I've spent my entire life in agriculture - from growing up on my family's dairy farm in Saskatchewan, Canada to my current role leading the world's largest crop inputs and services company. I have never seen a gap between global fertilizer supply and demand as serious as the one we have now.
This supply shortfall has caused fertilizer prices to soar, sparking many discussions inside and outside the agricultural industry.
In a recent report, the Food and Agriculture Organization of the United Nations noted the increase in international fertilizer benchmark prices in 2021 and stated, “Similar to other commodity prices, these fertilizer price dynamics were determined by the interplay of supply and demand.”
Although I can’t speak for the entire fertilizer industry, I’d like to explain our perspective on this complex and ever-changing global market. As a fertilizer producer with dozens of mine sites and manufacturing plants in the United States and Canada and a retailer that serves more than 100,000 American growers, we have a view into many parts of the supply chain.
The upheaval in the fertilizer market didn’t happen overnight. It started two years ago as uncertainty about the effects of the coronavirus pandemic contributed to a slowdown in trade and resulted in a drawdown of fertilizer inventories globally. Then, in the second half of 2020, demand began to rise sharply.
Several production-related challenges created supply constraints in 2021, including:
- Natural disasters that slowed or stopped production
- Extraordinary supply chain issues, including labor shortages
- Rapidly increasing natural gas prices, which are essential for some fertilizer production
- Global trade limitations, including China’s export restrictions on urea and phosphate fertilizers
When Russia invaded Ukraine earlier this year, the global effects were immediate. While Nutrien does not have our own operations in Eastern Europe, our hearts go out to everyone affected by the crisis.
The conflict also made a bad situation worse when it came to fertilizer supply. Russia and Belarus account for 40 percent of global potash production – and trade and exports from the region have been dramatically reduced since the beginning of March. Also, Russia is the largest global exporter of nitrogen. The end result is millions fewer tonnes of fertilizer available at a time of increasing global demand.
One company can’t make up for the massive supply shortfall caused by these factors, but as the world’s largest potash producer and one of the top phosphate and nitrogen producers, we’re doing all we can.
We announced in March a 1 million tonnes increase in potash production that will bring us to a total of 15 million tonnes for 2022. In fact, Nutrien is responsible for more than 70 percent of the global potash production added since 2020.

* [DATASET RECORDS]:

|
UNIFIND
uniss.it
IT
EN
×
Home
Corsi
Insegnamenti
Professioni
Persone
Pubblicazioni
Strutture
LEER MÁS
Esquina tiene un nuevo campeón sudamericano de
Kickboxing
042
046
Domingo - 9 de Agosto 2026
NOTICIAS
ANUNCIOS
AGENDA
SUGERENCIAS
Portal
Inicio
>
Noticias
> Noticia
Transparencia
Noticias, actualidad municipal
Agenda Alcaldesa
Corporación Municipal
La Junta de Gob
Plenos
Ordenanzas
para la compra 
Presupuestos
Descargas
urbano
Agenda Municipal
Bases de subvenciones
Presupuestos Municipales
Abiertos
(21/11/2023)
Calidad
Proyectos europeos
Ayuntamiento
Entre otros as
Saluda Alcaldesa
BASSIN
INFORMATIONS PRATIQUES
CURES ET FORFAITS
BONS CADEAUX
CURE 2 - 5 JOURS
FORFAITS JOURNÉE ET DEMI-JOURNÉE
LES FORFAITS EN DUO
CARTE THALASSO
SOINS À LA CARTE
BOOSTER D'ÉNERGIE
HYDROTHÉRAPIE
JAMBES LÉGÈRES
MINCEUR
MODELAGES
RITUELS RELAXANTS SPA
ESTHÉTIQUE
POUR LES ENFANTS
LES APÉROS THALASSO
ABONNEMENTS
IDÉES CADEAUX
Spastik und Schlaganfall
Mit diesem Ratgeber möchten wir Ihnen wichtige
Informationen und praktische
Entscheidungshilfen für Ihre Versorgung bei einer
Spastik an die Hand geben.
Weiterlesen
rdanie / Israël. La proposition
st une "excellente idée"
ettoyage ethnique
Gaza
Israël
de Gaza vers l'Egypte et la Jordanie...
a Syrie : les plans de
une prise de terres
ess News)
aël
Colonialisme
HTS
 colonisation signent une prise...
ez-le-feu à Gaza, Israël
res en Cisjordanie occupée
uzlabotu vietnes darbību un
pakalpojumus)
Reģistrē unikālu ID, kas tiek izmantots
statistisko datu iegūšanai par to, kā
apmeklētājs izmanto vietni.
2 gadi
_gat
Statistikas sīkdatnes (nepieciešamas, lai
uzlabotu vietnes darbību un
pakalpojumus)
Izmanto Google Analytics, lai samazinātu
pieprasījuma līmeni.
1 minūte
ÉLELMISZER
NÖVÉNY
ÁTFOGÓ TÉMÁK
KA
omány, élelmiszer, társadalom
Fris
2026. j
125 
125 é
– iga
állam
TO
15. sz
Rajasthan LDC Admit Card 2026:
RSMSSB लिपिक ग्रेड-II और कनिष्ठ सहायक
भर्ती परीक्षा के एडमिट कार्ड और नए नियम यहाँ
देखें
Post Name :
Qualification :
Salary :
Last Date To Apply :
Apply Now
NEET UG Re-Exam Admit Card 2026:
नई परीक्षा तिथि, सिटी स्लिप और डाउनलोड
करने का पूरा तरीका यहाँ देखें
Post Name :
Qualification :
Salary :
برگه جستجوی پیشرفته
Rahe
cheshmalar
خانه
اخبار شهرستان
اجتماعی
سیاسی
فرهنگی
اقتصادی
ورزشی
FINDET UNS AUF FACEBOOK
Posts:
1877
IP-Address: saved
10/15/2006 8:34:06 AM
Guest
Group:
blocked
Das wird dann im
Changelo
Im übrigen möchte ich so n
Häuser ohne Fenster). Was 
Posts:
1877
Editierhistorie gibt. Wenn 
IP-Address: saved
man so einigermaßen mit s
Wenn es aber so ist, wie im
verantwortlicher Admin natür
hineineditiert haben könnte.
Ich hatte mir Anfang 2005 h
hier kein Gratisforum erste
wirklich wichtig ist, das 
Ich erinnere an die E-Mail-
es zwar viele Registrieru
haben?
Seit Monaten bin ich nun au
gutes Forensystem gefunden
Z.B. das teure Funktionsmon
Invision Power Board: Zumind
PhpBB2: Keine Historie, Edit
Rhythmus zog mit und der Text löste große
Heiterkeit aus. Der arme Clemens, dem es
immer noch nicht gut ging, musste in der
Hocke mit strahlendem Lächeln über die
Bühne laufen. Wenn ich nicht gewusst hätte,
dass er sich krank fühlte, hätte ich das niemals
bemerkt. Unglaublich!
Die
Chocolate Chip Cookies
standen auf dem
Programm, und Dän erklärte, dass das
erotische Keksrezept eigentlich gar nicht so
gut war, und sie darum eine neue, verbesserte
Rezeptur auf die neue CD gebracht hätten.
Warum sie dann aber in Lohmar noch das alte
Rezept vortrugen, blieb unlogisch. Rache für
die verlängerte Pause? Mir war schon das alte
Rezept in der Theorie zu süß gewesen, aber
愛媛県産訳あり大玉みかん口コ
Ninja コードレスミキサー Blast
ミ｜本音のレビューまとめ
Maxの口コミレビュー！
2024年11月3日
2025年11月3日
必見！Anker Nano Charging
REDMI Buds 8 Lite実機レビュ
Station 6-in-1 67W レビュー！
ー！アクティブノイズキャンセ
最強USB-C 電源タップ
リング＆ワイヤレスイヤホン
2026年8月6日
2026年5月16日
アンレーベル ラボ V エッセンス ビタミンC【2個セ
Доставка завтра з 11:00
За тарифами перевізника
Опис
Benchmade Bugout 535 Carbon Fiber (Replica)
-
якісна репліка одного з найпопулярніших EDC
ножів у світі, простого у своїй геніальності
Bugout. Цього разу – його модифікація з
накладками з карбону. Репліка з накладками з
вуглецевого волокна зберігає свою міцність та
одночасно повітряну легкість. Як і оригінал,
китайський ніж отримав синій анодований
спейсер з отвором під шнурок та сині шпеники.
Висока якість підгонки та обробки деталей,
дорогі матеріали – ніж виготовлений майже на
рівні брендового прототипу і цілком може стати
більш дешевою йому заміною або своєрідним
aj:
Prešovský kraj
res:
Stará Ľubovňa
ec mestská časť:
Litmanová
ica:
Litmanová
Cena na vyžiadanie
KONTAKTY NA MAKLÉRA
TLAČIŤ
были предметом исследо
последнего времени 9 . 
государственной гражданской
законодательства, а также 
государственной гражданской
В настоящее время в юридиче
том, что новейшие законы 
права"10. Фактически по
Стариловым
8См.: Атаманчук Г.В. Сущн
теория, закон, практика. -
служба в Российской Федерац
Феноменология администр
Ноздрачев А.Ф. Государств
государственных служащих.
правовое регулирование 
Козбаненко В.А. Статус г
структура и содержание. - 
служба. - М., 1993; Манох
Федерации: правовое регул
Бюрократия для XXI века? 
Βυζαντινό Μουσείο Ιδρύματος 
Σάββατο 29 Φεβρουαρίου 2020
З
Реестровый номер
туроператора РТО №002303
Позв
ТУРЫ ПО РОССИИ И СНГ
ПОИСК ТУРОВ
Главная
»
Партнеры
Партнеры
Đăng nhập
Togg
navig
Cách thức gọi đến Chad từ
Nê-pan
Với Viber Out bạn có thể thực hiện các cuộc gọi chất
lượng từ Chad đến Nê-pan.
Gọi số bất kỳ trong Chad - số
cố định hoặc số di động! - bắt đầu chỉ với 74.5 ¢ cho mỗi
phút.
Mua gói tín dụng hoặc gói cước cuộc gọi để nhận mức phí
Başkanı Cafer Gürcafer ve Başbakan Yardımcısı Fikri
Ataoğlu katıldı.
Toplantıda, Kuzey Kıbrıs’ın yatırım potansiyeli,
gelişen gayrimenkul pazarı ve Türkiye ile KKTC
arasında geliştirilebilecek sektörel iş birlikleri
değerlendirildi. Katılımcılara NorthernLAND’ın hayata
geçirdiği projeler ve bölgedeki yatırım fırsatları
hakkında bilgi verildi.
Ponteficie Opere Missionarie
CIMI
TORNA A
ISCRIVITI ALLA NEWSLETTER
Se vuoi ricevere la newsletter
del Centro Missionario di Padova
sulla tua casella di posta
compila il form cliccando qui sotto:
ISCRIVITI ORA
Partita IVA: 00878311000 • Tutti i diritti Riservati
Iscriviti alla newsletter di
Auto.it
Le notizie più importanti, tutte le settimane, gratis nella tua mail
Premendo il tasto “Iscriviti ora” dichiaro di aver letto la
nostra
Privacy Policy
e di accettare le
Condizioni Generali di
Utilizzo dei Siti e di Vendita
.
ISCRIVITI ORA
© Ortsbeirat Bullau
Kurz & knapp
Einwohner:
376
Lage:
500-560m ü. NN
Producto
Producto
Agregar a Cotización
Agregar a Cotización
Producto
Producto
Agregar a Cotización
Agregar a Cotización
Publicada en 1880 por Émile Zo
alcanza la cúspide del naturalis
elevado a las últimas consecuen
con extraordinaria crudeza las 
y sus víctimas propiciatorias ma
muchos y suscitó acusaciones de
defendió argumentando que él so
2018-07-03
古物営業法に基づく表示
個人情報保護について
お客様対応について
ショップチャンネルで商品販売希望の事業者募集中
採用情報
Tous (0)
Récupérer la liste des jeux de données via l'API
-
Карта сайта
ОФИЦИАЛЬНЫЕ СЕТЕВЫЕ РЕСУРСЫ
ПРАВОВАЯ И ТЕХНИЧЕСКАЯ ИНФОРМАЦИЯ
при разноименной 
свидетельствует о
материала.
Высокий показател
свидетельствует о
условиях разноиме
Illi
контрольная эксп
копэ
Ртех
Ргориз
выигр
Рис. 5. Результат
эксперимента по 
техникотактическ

* [ACTIVITIES]:
**A)** List the production challenges that the text on the fertilizer shortage says limited supply in 2021.
**B)** Write the next part of the text on the fertilizer shortage, picking up right after its last sentence.

* [RESPONSE LIST]:
**A)**
- Natural disasters that slowed or stopped production
- Extraordinary supply chain issues, including labor shortages
- Rapidly increasing natural gas prices, which are essential for some fertilizer production
- Global trade limitations, including China's export restrictions on urea and phosphate fertilizers

**B)**
Also, Nutrien’s nitrogen and phosphate fertilizer plants are operating at the highest rates possible while adhering to our industry-leading safety standards. We have boosted production of nitrogen at our plants in Louisiana, Texas, Ohio, Georgia and Alberta, Canada, adding almost 1 million additional tonnes of capacity from 2018 to 2021. We have started a second phase of projects that are expected to add 500,000 additional tonnes by 2024 to 2025.
We often get questions about why Nutrien and other fertilizer producers can’t respond to the current market by constantly increasing production. While Nutrien maintains the flexibility to boost potash production as we have over the past two years, those increases take months in order to hire people and purchase equipment. Larger scale fertilizer production increases take years and billions of dollars of capital investment.
Growing up in a farming family, and with family members still farming, I understand the pressure on growers when farm input prices increase. We work side-by-side with growers through our retail business unit, Nutrien Ag Solutions, where we counsel them on how to use fertilizer as efficiently as possible.
Our 3,900 agronomists and field experts, who have built longtime relationships with our grower customers, have an array of agronomic solutions to help growers optimize input use, including soil testing, digital tools, variable rate recommendations and custom application. Our grower customers recognize the global food supply challenges and are using inputs in the most economically and environmentally sustainable way in response to the challenge.
Nutrien will continue to do what it can to supply available crop inputs and services to farmers. Just like there isn’t one cause for increased fertilizer costs, there isn’t one standalone solution to address the disconnect between supply and demand.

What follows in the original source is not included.